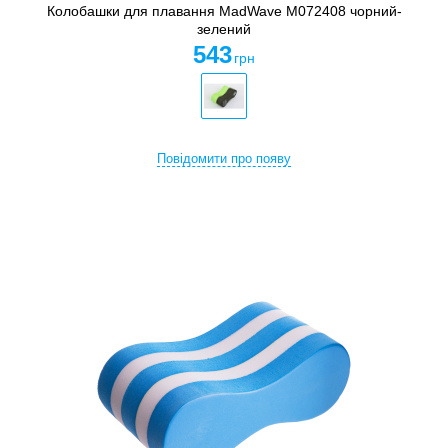
Колобашки для плавання MadWave M072408 чорний-
зелений
543
грн
Повідомити про появу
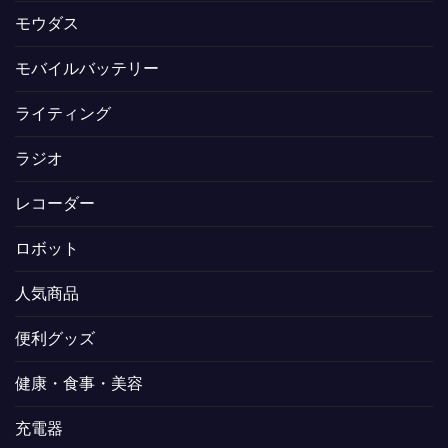
モウダス
モバイルバッテリー
ライティング
ラジオ
レコーダー
ロボット
人気商品
便利グッズ
健康・食事・美容
充電器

__Aim of the task__: Render the lines above as a numbered list, omitting blank lines and excluding the pictures from the answer.

__Answer below__:
1. Колобашки для плавання MadWave M072408 чорний-
2. зелений
3. 543
4. грн
5. Повідомити про появу
6. モウダス
7. モバイルバッテリー
8. ライティング
9. ラジオ
10. レコーダー
11. ロボット
12. 人気商品
13. 便利グッズ
14. 健康・食事・美容
15. 充電器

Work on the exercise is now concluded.